Stored items from a collection:
--- START ---
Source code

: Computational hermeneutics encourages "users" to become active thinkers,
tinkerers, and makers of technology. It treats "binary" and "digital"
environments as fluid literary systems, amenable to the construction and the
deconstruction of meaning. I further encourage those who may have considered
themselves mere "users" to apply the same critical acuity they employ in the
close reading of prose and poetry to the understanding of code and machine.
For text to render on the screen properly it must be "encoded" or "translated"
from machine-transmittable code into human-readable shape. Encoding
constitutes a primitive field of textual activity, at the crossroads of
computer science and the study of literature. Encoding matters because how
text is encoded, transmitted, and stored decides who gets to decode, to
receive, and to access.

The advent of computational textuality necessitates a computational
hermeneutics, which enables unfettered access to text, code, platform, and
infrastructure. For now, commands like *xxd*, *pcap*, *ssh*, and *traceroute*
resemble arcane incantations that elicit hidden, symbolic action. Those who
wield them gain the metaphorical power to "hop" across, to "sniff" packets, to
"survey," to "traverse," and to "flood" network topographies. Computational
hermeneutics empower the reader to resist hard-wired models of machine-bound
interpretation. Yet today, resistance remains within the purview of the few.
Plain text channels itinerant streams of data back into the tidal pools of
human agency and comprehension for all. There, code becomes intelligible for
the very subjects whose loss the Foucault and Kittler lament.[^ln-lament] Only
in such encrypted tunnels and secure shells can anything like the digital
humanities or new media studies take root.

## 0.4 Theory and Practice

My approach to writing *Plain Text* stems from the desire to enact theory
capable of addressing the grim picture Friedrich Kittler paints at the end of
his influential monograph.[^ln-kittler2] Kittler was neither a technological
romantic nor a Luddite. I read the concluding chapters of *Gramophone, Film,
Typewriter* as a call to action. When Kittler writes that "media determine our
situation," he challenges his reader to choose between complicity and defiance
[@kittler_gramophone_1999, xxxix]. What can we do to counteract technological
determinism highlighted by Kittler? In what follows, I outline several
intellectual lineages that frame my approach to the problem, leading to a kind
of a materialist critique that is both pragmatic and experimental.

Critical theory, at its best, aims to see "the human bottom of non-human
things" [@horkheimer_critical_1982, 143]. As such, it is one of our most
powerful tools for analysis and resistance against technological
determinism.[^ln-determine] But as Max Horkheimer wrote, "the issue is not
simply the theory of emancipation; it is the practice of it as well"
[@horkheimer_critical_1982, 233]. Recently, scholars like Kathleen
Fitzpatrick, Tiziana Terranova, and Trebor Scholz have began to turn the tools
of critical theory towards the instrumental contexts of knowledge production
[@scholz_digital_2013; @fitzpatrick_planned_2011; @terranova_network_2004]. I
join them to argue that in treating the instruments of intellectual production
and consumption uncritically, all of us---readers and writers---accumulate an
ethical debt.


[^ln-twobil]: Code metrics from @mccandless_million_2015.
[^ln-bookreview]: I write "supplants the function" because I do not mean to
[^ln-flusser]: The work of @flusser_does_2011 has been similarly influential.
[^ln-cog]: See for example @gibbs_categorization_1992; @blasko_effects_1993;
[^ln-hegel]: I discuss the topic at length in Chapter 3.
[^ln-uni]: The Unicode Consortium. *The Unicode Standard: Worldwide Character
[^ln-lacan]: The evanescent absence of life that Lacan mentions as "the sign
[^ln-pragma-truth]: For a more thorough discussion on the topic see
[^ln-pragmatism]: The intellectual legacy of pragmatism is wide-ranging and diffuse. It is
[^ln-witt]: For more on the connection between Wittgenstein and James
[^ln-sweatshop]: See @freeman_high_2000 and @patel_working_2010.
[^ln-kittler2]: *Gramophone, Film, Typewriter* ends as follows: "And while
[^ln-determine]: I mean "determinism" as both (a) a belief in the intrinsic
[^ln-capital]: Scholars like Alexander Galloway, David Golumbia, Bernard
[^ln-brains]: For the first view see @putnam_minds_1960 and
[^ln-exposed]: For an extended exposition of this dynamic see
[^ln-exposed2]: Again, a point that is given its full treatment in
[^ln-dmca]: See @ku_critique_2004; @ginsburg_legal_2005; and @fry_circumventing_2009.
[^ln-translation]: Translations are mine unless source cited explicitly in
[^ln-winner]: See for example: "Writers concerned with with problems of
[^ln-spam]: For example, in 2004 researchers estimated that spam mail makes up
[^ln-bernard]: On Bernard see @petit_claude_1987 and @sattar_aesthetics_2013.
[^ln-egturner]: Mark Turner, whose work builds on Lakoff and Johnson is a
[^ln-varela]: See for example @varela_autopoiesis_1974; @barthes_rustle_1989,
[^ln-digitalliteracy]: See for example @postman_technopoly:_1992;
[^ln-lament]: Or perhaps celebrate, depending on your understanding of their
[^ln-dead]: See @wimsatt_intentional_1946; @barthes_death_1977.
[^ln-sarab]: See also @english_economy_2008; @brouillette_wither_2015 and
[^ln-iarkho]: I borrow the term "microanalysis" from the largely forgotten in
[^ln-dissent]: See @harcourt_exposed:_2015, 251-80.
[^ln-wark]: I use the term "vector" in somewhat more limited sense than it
--- END ---
Your instructions: Copy out all of the material above, line for line, without altering a single character.

Completed task:
Source code

: Computational hermeneutics encourages "users" to become active thinkers,
tinkerers, and makers of technology. It treats "binary" and "digital"
environments as fluid literary systems, amenable to the construction and the
deconstruction of meaning. I further encourage those who may have considered
themselves mere "users" to apply the same critical acuity they employ in the
close reading of prose and poetry to the understanding of code and machine.
For text to render on the screen properly it must be "encoded" or "translated"
from machine-transmittable code into human-readable shape. Encoding
constitutes a primitive field of textual activity, at the crossroads of
computer science and the study of literature. Encoding matters because how
text is encoded, transmitted, and stored decides who gets to decode, to
receive, and to access.

The advent of computational textuality necessitates a computational
hermeneutics, which enables unfettered access to text, code, platform, and
infrastructure. For now, commands like *xxd*, *pcap*, *ssh*, and *traceroute*
resemble arcane incantations that elicit hidden, symbolic action. Those who
wield them gain the metaphorical power to "hop" across, to "sniff" packets, to
"survey," to "traverse," and to "flood" network topographies. Computational
hermeneutics empower the reader to resist hard-wired models of machine-bound
interpretation. Yet today, resistance remains within the purview of the few.
Plain text channels itinerant streams of data back into the tidal pools of
human agency and comprehension for all. There, code becomes intelligible for
the very subjects whose loss the Foucault and Kittler lament.[^ln-lament] Only
in such encrypted tunnels and secure shells can anything like the digital
humanities or new media studies take root.

## 0.4 Theory and Practice

My approach to writing *Plain Text* stems from the desire to enact theory
capable of addressing the grim picture Friedrich Kittler paints at the end of
his influential monograph.[^ln-kittler2] Kittler was neither a technological
romantic nor a Luddite. I read the concluding chapters of *Gramophone, Film,
Typewriter* as a call to action. When Kittler writes that "media determine our
situation," he challenges his reader to choose between complicity and defiance
[@kittler_gramophone_1999, xxxix]. What can we do to counteract technological
determinism highlighted by Kittler? In what follows, I outline several
intellectual lineages that frame my approach to the problem, leading to a kind
of a materialist critique that is both pragmatic and experimental.

Critical theory, at its best, aims to see "the human bottom of non-human
things" [@horkheimer_critical_1982, 143]. As such, it is one of our most
powerful tools for analysis and resistance against technological
determinism.[^ln-determine] But as Max Horkheimer wrote, "the issue is not
simply the theory of emancipation; it is the practice of it as well"
[@horkheimer_critical_1982, 233]. Recently, scholars like Kathleen
Fitzpatrick, Tiziana Terranova, and Trebor Scholz have began to turn the tools
of critical theory towards the instrumental contexts of knowledge production
[@scholz_digital_2013; @fitzpatrick_planned_2011; @terranova_network_2004]. I
join them to argue that in treating the instruments of intellectual production
and consumption uncritically, all of us---readers and writers---accumulate an
ethical debt.


[^ln-twobil]: Code metrics from @mccandless_million_2015.
[^ln-bookreview]: I write "supplants the function" because I do not mean to
[^ln-flusser]: The work of @flusser_does_2011 has been similarly influential.
[^ln-cog]: See for example @gibbs_categorization_1992; @blasko_effects_1993;
[^ln-hegel]: I discuss the topic at length in Chapter 3.
[^ln-uni]: The Unicode Consortium. *The Unicode Standard: Worldwide Character
[^ln-lacan]: The evanescent absence of life that Lacan mentions as "the sign
[^ln-pragma-truth]: For a more thorough discussion on the topic see
[^ln-pragmatism]: The intellectual legacy of pragmatism is wide-ranging and diffuse. It is
[^ln-witt]: For more on the connection between Wittgenstein and James
[^ln-sweatshop]: See @freeman_high_2000 and @patel_working_2010.
[^ln-kittler2]: *Gramophone, Film, Typewriter* ends as follows: "And while
[^ln-determine]: I mean "determinism" as both (a) a belief in the intrinsic
[^ln-capital]: Scholars like Alexander Galloway, David Golumbia, Bernard
[^ln-brains]: For the first view see @putnam_minds_1960 and
[^ln-exposed]: For an extended exposition of this dynamic see
[^ln-exposed2]: Again, a point that is given its full treatment in
[^ln-dmca]: See @ku_critique_2004; @ginsburg_legal_2005; and @fry_circumventing_2009.
[^ln-translation]: Translations are mine unless source cited explicitly in
[^ln-winner]: See for example: "Writers concerned with with problems of
[^ln-spam]: For example, in 2004 researchers estimated that spam mail makes up
[^ln-bernard]: On Bernard see @petit_claude_1987 and @sattar_aesthetics_2013.
[^ln-egturner]: Mark Turner, whose work builds on Lakoff and Johnson is a
[^ln-varela]: See for example @varela_autopoiesis_1974; @barthes_rustle_1989,
[^ln-digitalliteracy]: See for example @postman_technopoly:_1992;
[^ln-lament]: Or perhaps celebrate, depending on your understanding of their
[^ln-dead]: See @wimsatt_intentional_1946; @barthes_death_1977.
[^ln-sarab]: See also @english_economy_2008; @brouillette_wither_2015 and
[^ln-iarkho]: I borrow the term "microanalysis" from the largely forgotten in
[^ln-dissent]: See @harcourt_exposed:_2015, 251-80.
[^ln-wark]: I use the term "vector" in somewhat more limited sense than it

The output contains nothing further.